Typical use cases include automatic capture of invoice data, reading customer data from emails, or structuring free-text inputs.

Input parameters

Provide the following fields as task input:

{
  "text": "Invoice No. 2024-001\nCompany: Müller GmbH\nDate: 15 March 2025\nAmount: EUR 1,500.00\nVAT ID: DE123456789",
  "schema": {
    "invoiceNumber": "Invoice number as string",
    "company": "Company name",
    "date": "Date in YYYY-MM-DD format",
    "amount": "Amount as number",
    "currency": "Currency code (e.g. EUR)",
    "vatId": "VAT identification number"
  },
  "returnNotFoundFields": false
}

Explanation:

text: The source text from which data should be extracted. It can originate from a document, an email, or a previous process step.
schema: An object whose keys are the desired field names and whose values describe what to extract. The descriptions help the AI find the correct value and format.
returnNotFoundFields (optional, default: false): If true, the result includes an additional _notFound field — an array listing the field names that could not be found in the text.

Output

The task returns a JSON object whose keys match the schema fields:

{
  "invoiceNumber": "2024-001",
  "company": "Müller GmbH",
  "date": "2025-03-15",
  "amount": 1500.00,
  "currency": "EUR",
  "vatId": "DE123456789"
}

If a value cannot be found in the text, the field is set to null.

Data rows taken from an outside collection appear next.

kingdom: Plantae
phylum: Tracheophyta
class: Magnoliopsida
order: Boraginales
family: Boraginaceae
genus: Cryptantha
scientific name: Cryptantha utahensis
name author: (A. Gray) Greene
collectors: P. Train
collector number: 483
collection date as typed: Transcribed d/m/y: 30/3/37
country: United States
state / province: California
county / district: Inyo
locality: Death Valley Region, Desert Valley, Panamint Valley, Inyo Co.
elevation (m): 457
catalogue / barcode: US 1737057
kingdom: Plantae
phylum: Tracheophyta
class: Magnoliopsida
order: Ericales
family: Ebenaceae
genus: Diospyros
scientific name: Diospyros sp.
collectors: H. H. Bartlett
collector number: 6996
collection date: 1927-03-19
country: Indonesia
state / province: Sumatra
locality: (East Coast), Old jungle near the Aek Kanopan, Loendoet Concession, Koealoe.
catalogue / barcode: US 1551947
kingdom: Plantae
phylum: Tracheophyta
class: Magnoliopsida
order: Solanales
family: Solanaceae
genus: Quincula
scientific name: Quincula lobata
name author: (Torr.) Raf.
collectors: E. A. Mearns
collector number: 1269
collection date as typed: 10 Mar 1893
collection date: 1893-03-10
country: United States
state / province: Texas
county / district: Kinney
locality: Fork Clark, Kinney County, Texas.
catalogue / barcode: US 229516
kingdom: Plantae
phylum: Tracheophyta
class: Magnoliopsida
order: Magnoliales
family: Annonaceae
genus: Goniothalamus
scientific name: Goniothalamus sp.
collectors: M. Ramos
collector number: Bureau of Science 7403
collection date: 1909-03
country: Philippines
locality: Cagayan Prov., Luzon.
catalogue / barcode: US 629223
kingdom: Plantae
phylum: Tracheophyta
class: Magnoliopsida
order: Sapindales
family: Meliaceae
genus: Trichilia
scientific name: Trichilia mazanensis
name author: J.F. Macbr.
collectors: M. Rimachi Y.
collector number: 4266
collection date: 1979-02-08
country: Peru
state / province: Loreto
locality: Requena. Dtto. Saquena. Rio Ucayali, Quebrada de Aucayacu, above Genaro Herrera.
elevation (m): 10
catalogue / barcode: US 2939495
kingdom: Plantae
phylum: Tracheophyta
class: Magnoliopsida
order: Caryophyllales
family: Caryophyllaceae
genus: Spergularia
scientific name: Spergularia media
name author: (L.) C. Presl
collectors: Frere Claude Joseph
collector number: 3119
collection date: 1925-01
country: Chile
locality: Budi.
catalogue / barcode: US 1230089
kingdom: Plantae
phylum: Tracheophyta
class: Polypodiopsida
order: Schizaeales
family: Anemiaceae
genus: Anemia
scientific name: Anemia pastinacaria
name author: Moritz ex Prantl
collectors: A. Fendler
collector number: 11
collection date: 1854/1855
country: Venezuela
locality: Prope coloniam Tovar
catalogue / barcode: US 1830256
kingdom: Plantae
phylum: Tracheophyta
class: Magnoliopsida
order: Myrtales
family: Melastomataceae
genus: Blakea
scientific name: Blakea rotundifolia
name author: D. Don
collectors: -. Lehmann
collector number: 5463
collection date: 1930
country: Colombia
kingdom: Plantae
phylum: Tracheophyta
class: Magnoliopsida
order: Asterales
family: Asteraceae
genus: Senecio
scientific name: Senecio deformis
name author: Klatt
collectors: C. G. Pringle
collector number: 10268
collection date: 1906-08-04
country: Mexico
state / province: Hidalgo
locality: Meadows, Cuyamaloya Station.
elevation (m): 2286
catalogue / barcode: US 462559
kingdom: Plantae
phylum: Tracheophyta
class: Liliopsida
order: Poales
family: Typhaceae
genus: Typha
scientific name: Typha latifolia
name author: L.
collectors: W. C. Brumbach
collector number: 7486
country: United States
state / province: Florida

With returnNotFoundFields: true:

{
  "invoiceNumber": "2024-001",
  "company": "Müller GmbH",
  "date": "2025-03-15",
  "amount": 1500.00,
  "currency": "EUR",
  "vatId": null,
  "_notFound": ["vatId"]
}

JSONata examples

// Example: use text from PDF extraction and schema from process data
{
  "text": pdfExtract.text,
  "schema": {
    "invoiceNumber": "Invoice number",
    "date": "Invoice date in YYYY-MM-DD format",
    "totalAmount": "Total amount as number"
  }
}

// Example: check whether all fields were found (gateway condition)
$count(result._notFound) = 0

Notes

The schema object must contain at least one field.
Field descriptions should be as precise as possible — especially the desired format (e.g. "Date in YYYY-MM-DD format" or "Amount as number").
Longer and more descriptive texts lead to better results.
Missing values are automatically set to null, so subsequent steps can reliably check for them.
The AI automatically selects the most appropriate data type (string, number, or boolean).

Tip

Combining this task with the "Extract text from PDF" service task is particularly effective: first extract the text from a PDF, then automatically break it down into structured fields. Together with the "AI: Classify document" task, a complete document intake workflow can be built.